REQUIRED ACTION: Images aside, return all the entries exactly.

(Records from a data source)
▼
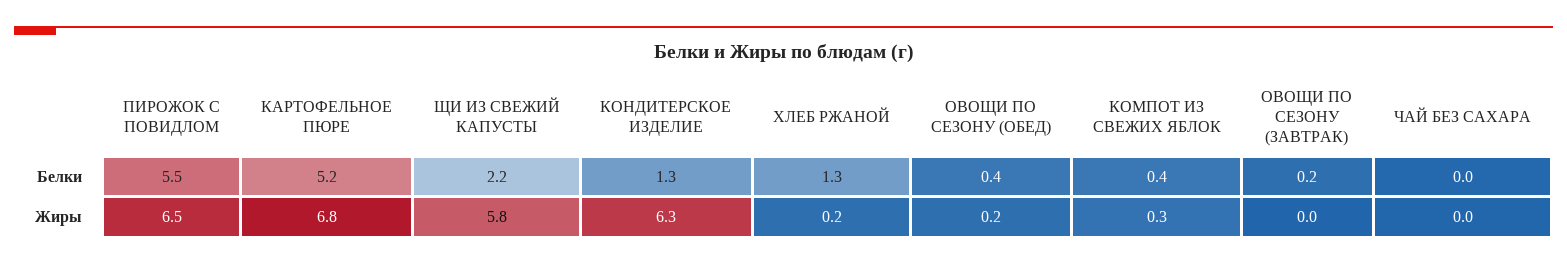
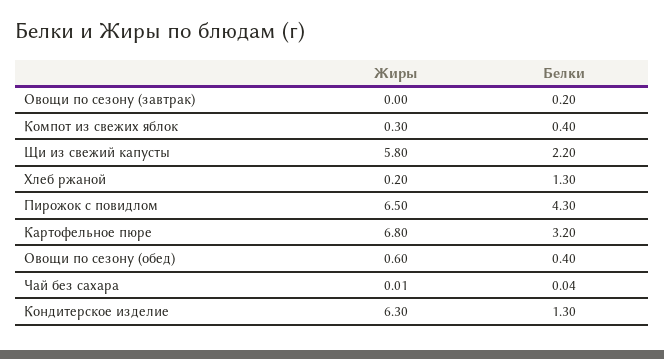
  {
    "ПИРОЖОК С ПОВИДЛОМ": {
-     "Белки": 5.5,
+     "Белки": 4.3,
      "Жиры": 6.5
    },
    "КАРТОФЕЛЬНОЕ ПЮРЕ": {
-     "Белки": 5.2,
+     "Белки": 3.2,
      "Жиры": 6.8
    },
    "ЩИ ИЗ СВЕЖИЙ КАПУСТЫ": {
      "Белки": 2.2,
      "Жиры": 5.8
    },
    "КОНДИТЕРСКОЕ ИЗДЕЛИЕ": {
      "Белки": 1.3,
      "Жиры": 6.3
    },
    "ХЛЕБ РЖАНОЙ": {
      "Белки": 1.3,
      "Жиры": 0.2
    },
    "ОВОЩИ ПО СЕЗОНУ (ОБЕД)": {
      "Белки": 0.4,
-     "Жиры": 0.2
+     "Жиры": 0.6
    },
    "КОМПОТ ИЗ СВЕЖИХ ЯБЛОК": {
      "Белки": 0.4,
      "Жиры": 0.3
    },
    "ОВОЩИ ПО СЕЗОНУ (ЗАВТРАК)": {
      "Белки": 0.2,
      "Жиры": 0
    },
    "ЧАЙ БЕЗ САХАРА": {
      "Белки": 0.04,
      "Жиры": 0.01
    }
  }

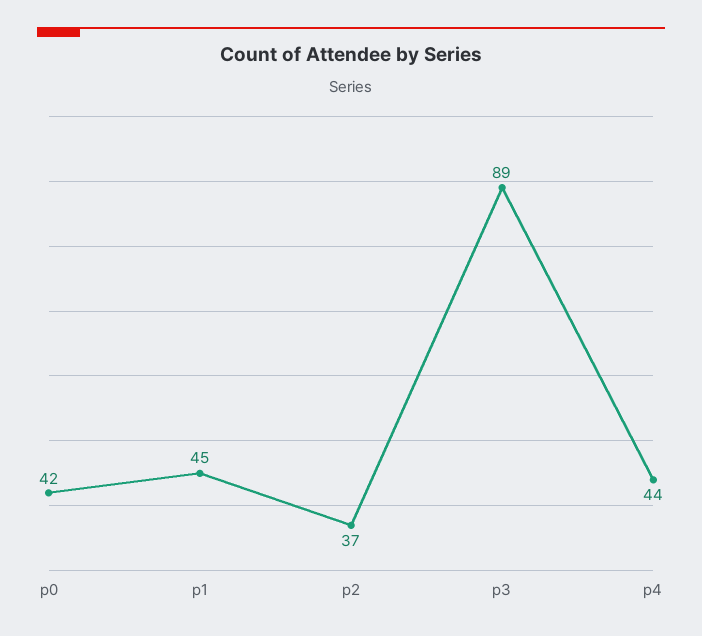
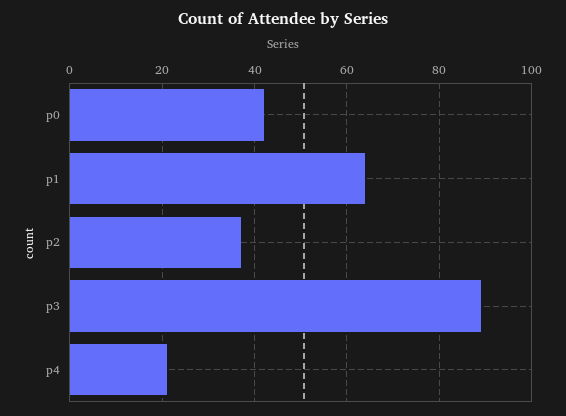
  {
    "p0": 42,
-   "p1": 45,
+   "p1": 65,
    "p2": 37,
    "p3": 89,
-   "p4": 44
+   "p4": 20
  }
▲
ANSWER AREA:
  {
    "ПИРОЖОК С ПОВИДЛОМ": {
-     "Белки": 5.5,
+     "Белки": 4.3,
      "Жиры": 6.5
    },
    "КАРТОФЕЛЬНОЕ ПЮРЕ": {
-     "Белки": 5.2,
+     "Белки": 3.2,
      "Жиры": 6.8
    },
    "ЩИ ИЗ СВЕЖИЙ КАПУСТЫ": {
      "Белки": 2.2,
      "Жиры": 5.8
    },
    "КОНДИТЕРСКОЕ ИЗДЕЛИЕ": {
      "Белки": 1.3,
      "Жиры": 6.3
    },
    "ХЛЕБ РЖАНОЙ": {
      "Белки": 1.3,
      "Жиры": 0.2
    },
    "ОВОЩИ ПО СЕЗОНУ (ОБЕД)": {
      "Белки": 0.4,
-     "Жиры": 0.2
+     "Жиры": 0.6
    },
    "КОМПОТ ИЗ СВЕЖИХ ЯБЛОК": {
      "Белки": 0.4,
      "Жиры": 0.3
    },
    "ОВОЩИ ПО СЕЗОНУ (ЗАВТРАК)": {
      "Белки": 0.2,
      "Жиры": 0
    },
    "ЧАЙ БЕЗ САХАРА": {
      "Белки": 0.04,
      "Жиры": 0.01
    }
  }

  {
    "p0": 42,
-   "p1": 45,
+   "p1": 65,
    "p2": 37,
    "p3": 89,
-   "p4": 44
+   "p4": 20
  }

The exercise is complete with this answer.